Our analysis also identified those areas where there has been less research effort to date based on the Maxent model output as well as a subsequent distance-based assessment of each grid cell. These research ‘cold spots’ that comprise some ~5.6% of the Australian landscape are located in most Australian states and territories with only areas in Victoria, the ACT and Tasmania being adequately covered. Directing research effort to these ‘cold spots’ will assist in filling knowledge gaps for Australian reptile communities.

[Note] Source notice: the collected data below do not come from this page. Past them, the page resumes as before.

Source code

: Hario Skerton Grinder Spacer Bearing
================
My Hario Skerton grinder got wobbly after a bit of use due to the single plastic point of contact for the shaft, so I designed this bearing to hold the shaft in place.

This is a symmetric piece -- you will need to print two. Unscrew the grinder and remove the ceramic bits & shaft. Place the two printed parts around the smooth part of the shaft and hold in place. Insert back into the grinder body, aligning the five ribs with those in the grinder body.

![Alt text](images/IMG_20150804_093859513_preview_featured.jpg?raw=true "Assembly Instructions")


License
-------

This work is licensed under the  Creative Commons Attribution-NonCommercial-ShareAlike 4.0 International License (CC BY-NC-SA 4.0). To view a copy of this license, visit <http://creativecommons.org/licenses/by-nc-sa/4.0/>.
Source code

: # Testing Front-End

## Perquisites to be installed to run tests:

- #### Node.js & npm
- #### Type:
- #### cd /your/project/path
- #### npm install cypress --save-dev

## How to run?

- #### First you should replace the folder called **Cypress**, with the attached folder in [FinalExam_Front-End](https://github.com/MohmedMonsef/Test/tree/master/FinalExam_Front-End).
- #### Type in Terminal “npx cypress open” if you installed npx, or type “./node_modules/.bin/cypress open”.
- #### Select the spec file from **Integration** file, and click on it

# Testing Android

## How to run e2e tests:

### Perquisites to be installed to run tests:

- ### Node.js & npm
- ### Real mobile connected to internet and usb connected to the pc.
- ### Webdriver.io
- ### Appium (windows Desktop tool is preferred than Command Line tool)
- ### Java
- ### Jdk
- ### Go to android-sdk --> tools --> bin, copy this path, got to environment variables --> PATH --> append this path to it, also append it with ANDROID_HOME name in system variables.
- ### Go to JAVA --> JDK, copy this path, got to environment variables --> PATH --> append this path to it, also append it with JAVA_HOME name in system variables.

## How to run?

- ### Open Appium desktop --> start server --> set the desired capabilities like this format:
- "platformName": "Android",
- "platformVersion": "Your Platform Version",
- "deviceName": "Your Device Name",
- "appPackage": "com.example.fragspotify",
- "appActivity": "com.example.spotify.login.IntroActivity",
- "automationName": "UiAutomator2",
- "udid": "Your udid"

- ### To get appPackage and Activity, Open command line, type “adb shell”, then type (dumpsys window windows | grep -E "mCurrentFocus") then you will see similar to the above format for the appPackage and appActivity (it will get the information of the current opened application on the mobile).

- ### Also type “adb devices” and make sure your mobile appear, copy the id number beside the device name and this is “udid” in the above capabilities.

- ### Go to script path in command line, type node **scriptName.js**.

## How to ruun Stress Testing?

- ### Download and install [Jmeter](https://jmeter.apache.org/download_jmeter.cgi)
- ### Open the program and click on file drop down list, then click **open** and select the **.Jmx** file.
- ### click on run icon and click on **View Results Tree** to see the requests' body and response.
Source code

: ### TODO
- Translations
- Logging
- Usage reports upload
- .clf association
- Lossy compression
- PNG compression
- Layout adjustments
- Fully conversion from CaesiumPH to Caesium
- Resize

While it is important to understand the impacts from human disturbance and associated threats on ecological systems and biodiversity2,21, there is also a need to identify gaps in our knowledge that may impact on conservation decision making and landscape management. In this fine-grain continental analysis we have shown that social elements largely determine where research is conducted. However, our analysis also only reveals a static interpretation of the spatial distribution of reptile research. It may still be necessary to improve our understanding of the dynamism within fragmented landscapes amidst such regions that could provide vital information on the ecological status of reptiles. For instance, areas comprised mainly of agricultural lands can undergo changes in landscape components on a regular basis48. The mosaic landscapes can provide important habitats for many reptile species, and due to the ongoing disturbances in these regions, further ecological research is needed to gain a broader understanding of the overall biodiversity status5. We suggest that to successfully assess the ecological status of Australian reptiles, institutions and funding agencies need to support researchers in reprioritising study locations based on current spatial deficiencies. This will enable an unbiased measure of pressures and threatening processes across multiple scales and deliver stronger governance for their protection and conservation.